• Your objective
Please copy, exactly as they appear below, the lines from the one containing "Names are left" through the one containing "towering rock spire | 127562".
____________________
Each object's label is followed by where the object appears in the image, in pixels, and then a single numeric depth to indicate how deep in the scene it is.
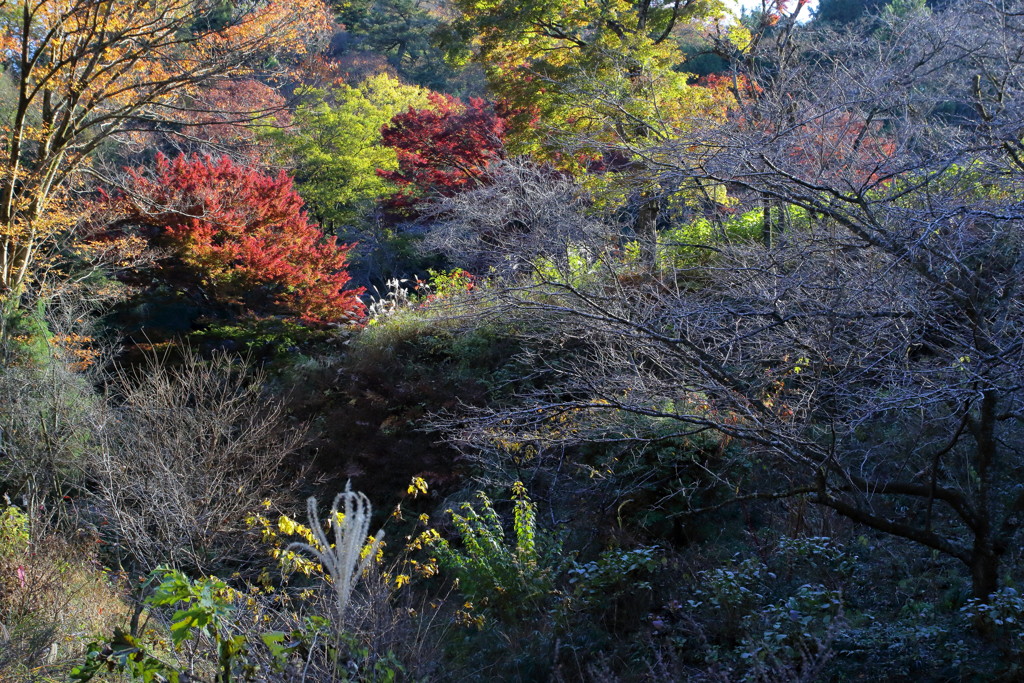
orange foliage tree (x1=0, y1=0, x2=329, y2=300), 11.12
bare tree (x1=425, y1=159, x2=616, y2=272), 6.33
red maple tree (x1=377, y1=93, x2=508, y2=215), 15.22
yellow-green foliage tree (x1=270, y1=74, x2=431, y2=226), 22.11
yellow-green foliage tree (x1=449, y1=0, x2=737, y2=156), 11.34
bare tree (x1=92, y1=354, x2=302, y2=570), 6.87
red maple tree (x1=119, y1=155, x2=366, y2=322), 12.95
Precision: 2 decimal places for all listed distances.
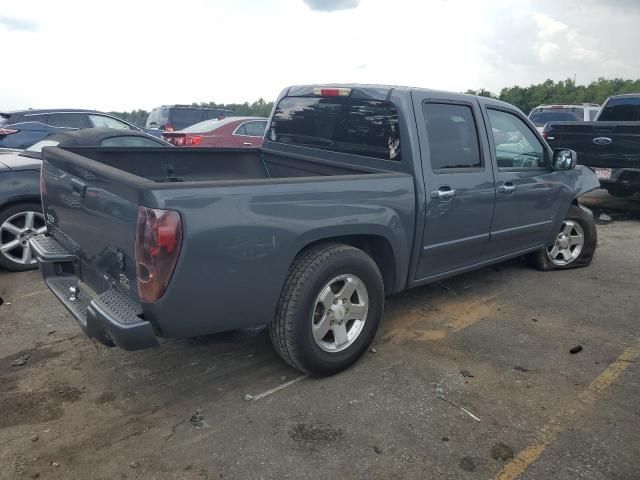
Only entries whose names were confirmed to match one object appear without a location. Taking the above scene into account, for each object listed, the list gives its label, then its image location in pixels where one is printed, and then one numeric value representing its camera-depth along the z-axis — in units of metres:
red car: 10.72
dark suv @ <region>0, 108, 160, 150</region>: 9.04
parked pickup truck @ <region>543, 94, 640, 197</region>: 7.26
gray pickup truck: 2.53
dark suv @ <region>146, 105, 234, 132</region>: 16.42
____________________
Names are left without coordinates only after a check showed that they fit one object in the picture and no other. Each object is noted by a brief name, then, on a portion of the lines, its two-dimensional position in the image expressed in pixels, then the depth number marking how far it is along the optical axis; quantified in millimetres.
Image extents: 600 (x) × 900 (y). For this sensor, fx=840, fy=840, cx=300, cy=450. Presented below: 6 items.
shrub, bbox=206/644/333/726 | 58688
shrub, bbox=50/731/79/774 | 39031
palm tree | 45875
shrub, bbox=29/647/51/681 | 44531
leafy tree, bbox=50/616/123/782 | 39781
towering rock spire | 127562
____________________
• Exercise solution
Names are left without coordinates only after a check showed that they fit one object in the picture and no other. Each object is noted by a brief name, then, on a portion of the lines, its two-dimensional position in the image expressed in pixels, then the depth number marking how far it is along the optical axis; quantified in millimetres.
Image extents: 600 (x) × 900 (y). For this sensor, fx=840, fy=840, cx=300, cy=450. Presented below: 6 items.
shrub, bbox=206/644/333/726 | 58688
shrub, bbox=50/731/79/774 | 39031
palm tree | 45875
shrub, bbox=29/647/51/681 | 44531
leafy tree, bbox=50/616/123/782 | 39781
towering rock spire | 127562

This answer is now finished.